Theo Pauline Nestor: Could you tell us about a couple of the essays?
Laura Barcella:: One of my favorite pieces is called "Mad Mensch," by the wonderful, hilarious writer Wendy Shanker. As a little experiment, Shanker signed up on J-Date to create a faux Internet-dating profile for Madonna -- then she searched for matches and tried to find a suitable man (a mensch, obviously) for Madge. It was all done in good fun, and the results were hysterical.
Another favorite is by Marisela Huerta, a new writer in Los Angeles (her essay, "Immaterial Girl," is her first published work). It, too, is one of the book's funnier pieces. It describes how Huerta, a longtime Madonna fan who works for the GRAMMY Awards, showed up for a GRAMMYs dress rehearsal with the intention of seeing Madonna perform her sound-check. Of course, this was the year Madonna "sang" with the weird animated cartoon band Gorillaz; hence, Huerta didn't get to see a real, live, breathing Madonna perform -- she got to see a Madonna hologram perform (though at first she couldn't tell the difference, which only made the whole thing even more entertaining).
Anyway, I'm not doing either essay justice -- you should buy the book and find out for yourself.
Theo Pauline Nestor: What sort of reaction from readers has the book been getting so far?

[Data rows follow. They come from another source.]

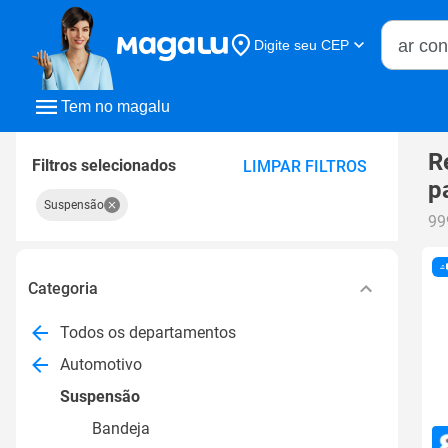
Buscar n
Digite seu CEP
Buscar
Tem no magalu
R
Filtros selecionados
LIMPAR FILTROS
p
Suspensão
99
Categoria
Todos os departamentos
Automotivo
Suspensão
Bandeja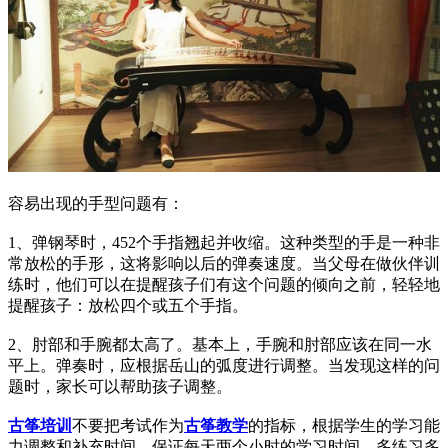
容易出现的手型问题有：
1、弹钢琴时，452个手指翘起并收缩。这种类型的手是一种非
常放松的手形，这将影响以后的弹奏速度。当父母在做伙伴训
练时，他们可以在提醒孩子们有这个问题的倾向之前，轻轻地
提醒孩子：放松四个或五个手指。
2、肘部和手腕都太高了。基本上，手腕和肘部应该在同一水
平上。弹奏时，应根据岳山的弧度进行调整。当发现这样的问
题时，家长可以帮助孩子调整。
古筝培训
不要把考试作为
古筝教学
的指标，根据学生的学习能
力调整和补充时间，保证每天两个小时的学习时间，多练习多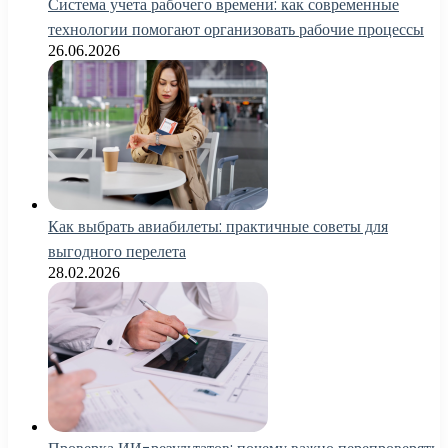
Система учета рабочего времени: как современные
технологии помогают организовать рабочие процессы
26.06.2026
Как выбрать авиабилеты: практичные советы для
выгодного перелета
28.02.2026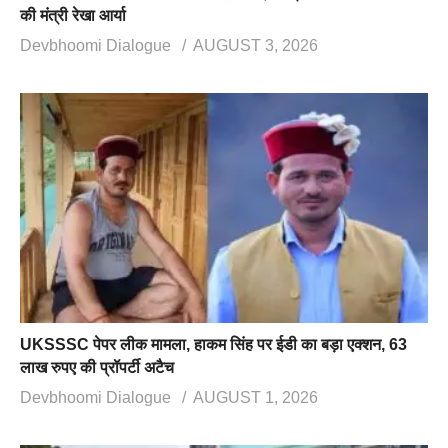
की मंत्री रेखा आर्या
Devbhoomi Dialogue
AUGUST 3, 2026
UKSSSC पेपर लीक मामला, हाकम सिंह पर ईडी का बड़ा एक्शन, 63
लाख रुपए की प्रॉपर्टी अटैच
Devbhoomi Dialogue
AUGUST 1, 2026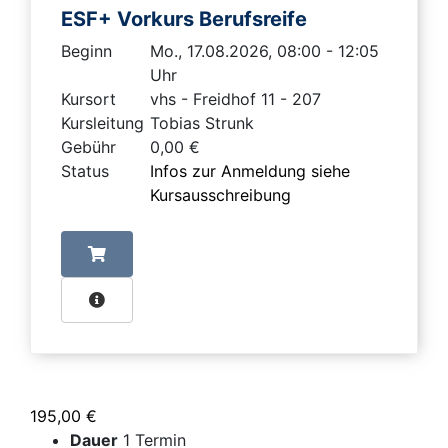
ESF+ Vorkurs Berufsreife
Beginn
Mo., 17.08.2026, 08:00 - 12:05
Uhr
Kursort
vhs - Freidhof 11 - 207
Kursleitung
Tobias Strunk
Gebühr
0,00 €
Status
Infos zur Anmeldung siehe
Kursausschreibung
195,00 €
Dauer
1 Termin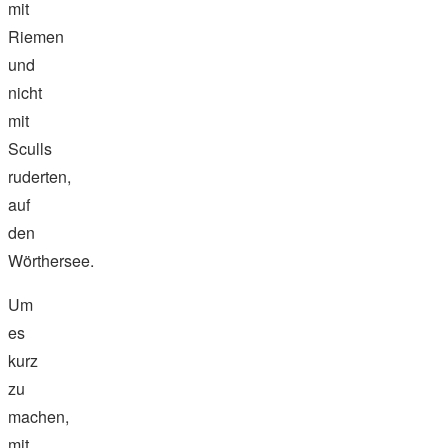
mit
Riemen
und
nicht
mit
Sculls
ruderten,
auf
den
Wörthersee.
Um
es
kurz
zu
machen,
mit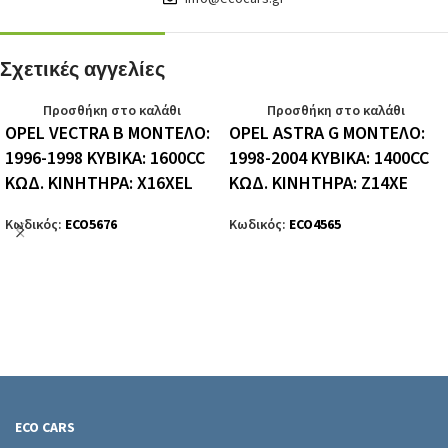
Σχετικές αγγελίες
Προσθήκη στο καλάθι
Προσθήκη στο καλάθι
OPEL VECTRA B ΜΟΝΤΕΛΟ:
OPEL ASTRA G ΜΟΝΤΕΛΟ:
1996-1998 ΚΥΒΙΚΑ: 1600CC
1998-2004 ΚΥΒΙΚΑ: 1400CC
ΚΩΔ. ΚΙΝΗΤΗΡΑ: X16XEL
ΚΩΔ. ΚΙΝΗΤΗΡΑ: Z14XE
Κωδικός:
ECO5676
Κωδικός:
ECO4565
ECO CARS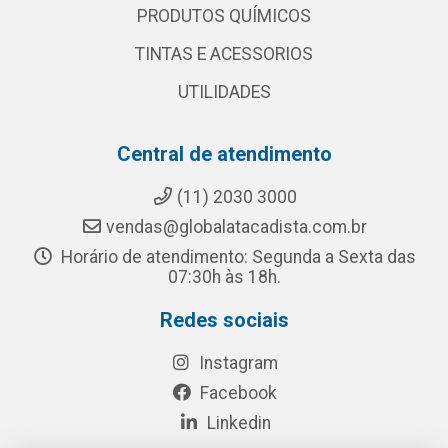
PRODUTOS QUÍMICOS
TINTAS E ACESSORIOS
UTILIDADES
Central de atendimento
(11) 2030 3000
vendas@globalatacadista.com.br
Horário de atendimento: Segunda a Sexta das
07:30h às 18h.
Redes sociais
Instagram
Facebook
Linkedin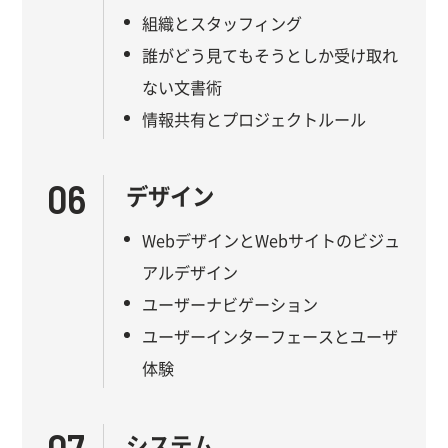
組織とスタッフィング
誰がどう見てもそうとしか受け取れ
ない文書術
情報共有とプロジェクトルール
06
デザイン
WebデザインとWebサイトのビジュ
アルデザイン
ユーザーナビゲーション
ユーザーインターフェースとユーザ
体験
07
システム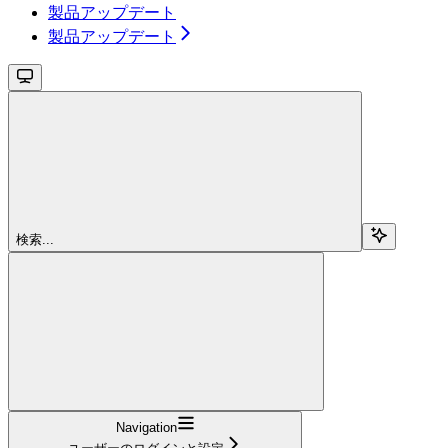
製品アップデート
製品アップデート
検索...
Navigation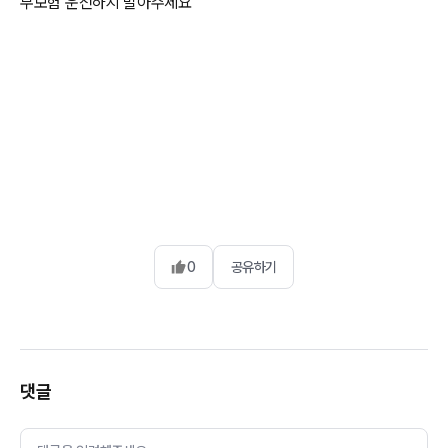
무보험 운전하지 말아주세요
0
공유하기
댓글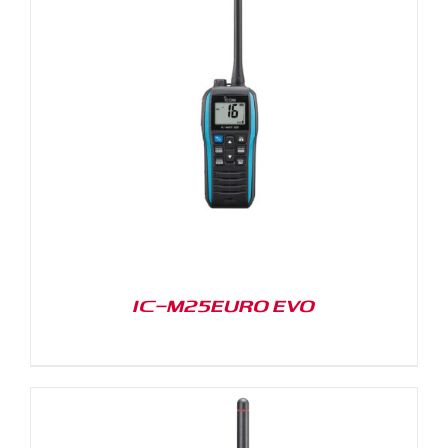
IC-M25EURO EVO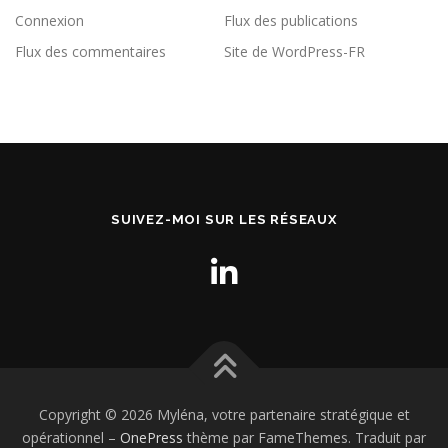
Connexion
Flux des publications
Flux des commentaires
Site de WordPress-FR
SUIVEZ-MOI SUR LES RÉSEAUX
Copyright © 2026 Myléna, votre partenaire stratégique et
opérationnel
–
OnePress
thème par FameThemes. Traduit par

Laura Barcella: The book just came out, so I haven't received a ton of reader feedback yet. Soon, I hope! But HuffPost Women recently reprinted my essay from the book, and the range of reader response to that was really eye-opening. People's thoughts and feelings tended to run the usual gamut regarding whether Madonna is a healthy role model for young women; whether she's just a big old slut who screwed her way to fame, whether she's a natural-born star or a talentless hack, etc. Pretty predictable! Some of the comments did get under my skin a little, but as a whole they only served to prove to me that Madonna's still got it. She's still relevant and still powerful enough to stir intense debate and strong emotions. So she's clearly doing something right.